The fans are welcoming, warm and knowledgeable which helps make everything that’s going on surrounding the team off the ice all the more difficult. With the ongoing sale saga involving Matthew Hulsizer and the Goldwater Institute surrounding Hulsizer’s proposal to get public money to help him buy the Coyotes, the fans and residents of Glendale (not always a mutual association) are left in the awkward lurch of continuing to spend their own money on a team that they’re not even sure will be around next year.

Jobing.com Arena and the surrounding Westgate City Center filled with all sorts of economic goodies and condominiums offer plenty of things for the fans and residents to help spend their money but without an anchor tenant at the arena, prospects become quite bleak.

Jordan Frank is a Coyotes fan from Glendale who’s been a fan of the team since they moved from Winnipeg in 1996. Hearing from him, you can tell just how tough the situation is for fans there.

“I see both sides of the story. There’s no legal thing [Goldwater Institute] can do. They can try to stop it. It all comes down to whether or not the city can afford to shell out that much money in this economy. I don’t think so, but at the same time we spent tons of money building this stadium and if it’s empty... What’s the point?”

“At the end of the day, I’d be upset because it does more harm than good if the team moves, " Frank says.

Amy Jo Green is another huge supporter of the team and she says that Goldwater’s motives in this aren’t quite looking out for the public good so much anymore as it is looking out for what’s best for themselves.

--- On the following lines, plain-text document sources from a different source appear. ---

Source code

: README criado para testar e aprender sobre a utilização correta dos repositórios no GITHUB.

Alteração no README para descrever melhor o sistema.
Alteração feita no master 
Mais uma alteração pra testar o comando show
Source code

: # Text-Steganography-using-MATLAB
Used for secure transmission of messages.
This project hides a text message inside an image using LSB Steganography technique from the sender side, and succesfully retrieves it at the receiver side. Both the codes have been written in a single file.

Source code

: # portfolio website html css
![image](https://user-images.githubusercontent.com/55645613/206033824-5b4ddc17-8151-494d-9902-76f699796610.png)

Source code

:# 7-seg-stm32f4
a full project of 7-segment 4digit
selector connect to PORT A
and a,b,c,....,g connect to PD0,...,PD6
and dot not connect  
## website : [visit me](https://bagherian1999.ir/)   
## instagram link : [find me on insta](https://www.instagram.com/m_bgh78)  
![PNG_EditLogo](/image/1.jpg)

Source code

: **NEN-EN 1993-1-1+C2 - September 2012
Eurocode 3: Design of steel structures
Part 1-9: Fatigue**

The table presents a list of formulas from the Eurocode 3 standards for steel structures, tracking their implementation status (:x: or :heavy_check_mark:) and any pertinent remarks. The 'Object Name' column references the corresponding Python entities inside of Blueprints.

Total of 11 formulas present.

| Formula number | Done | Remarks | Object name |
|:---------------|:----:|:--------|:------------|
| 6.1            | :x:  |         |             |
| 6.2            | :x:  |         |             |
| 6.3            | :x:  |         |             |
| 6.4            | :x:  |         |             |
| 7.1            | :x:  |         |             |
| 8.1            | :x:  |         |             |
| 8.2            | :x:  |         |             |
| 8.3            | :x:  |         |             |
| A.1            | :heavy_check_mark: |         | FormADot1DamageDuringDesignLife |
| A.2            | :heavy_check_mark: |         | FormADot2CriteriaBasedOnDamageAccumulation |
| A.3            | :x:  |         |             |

“Goldwater has latched onto this situation as an opportunity for significant publicity and fundraising for their own betterment. If Goldwater only cared about the taxpayers, they would not be doing radio shows in Canada and doing idiotic publicity stunts like joining Facebook groups for the return of the Jets.”

Goldwater’s tactics of late throughout this affair have caught the attention of fans and they’re not happy with it. Phoenix morning radio host Brian “Sludge” Haddad has started a Facebook group of his own to mock the public watchdog commission and rally support for the team called the Sludgewater Institute.

The words I heard from lots of people around the Coyotes were simple and stuff that doesn’t provide Winnipeg supporters with a lot of fire: “We’re fine with a team going to Winnipeg... We just don’t want it to be this team.”

Former Jets fans should be empathetic to the situation given what happened when the Jets left Manitoba in the mid-1990s. While many fans in Manitoba are frothing at the mouth at the prospect of getting the NHL back, perhaps they should take a step back in the shoes they were standing in 15 years ago before getting too anxious.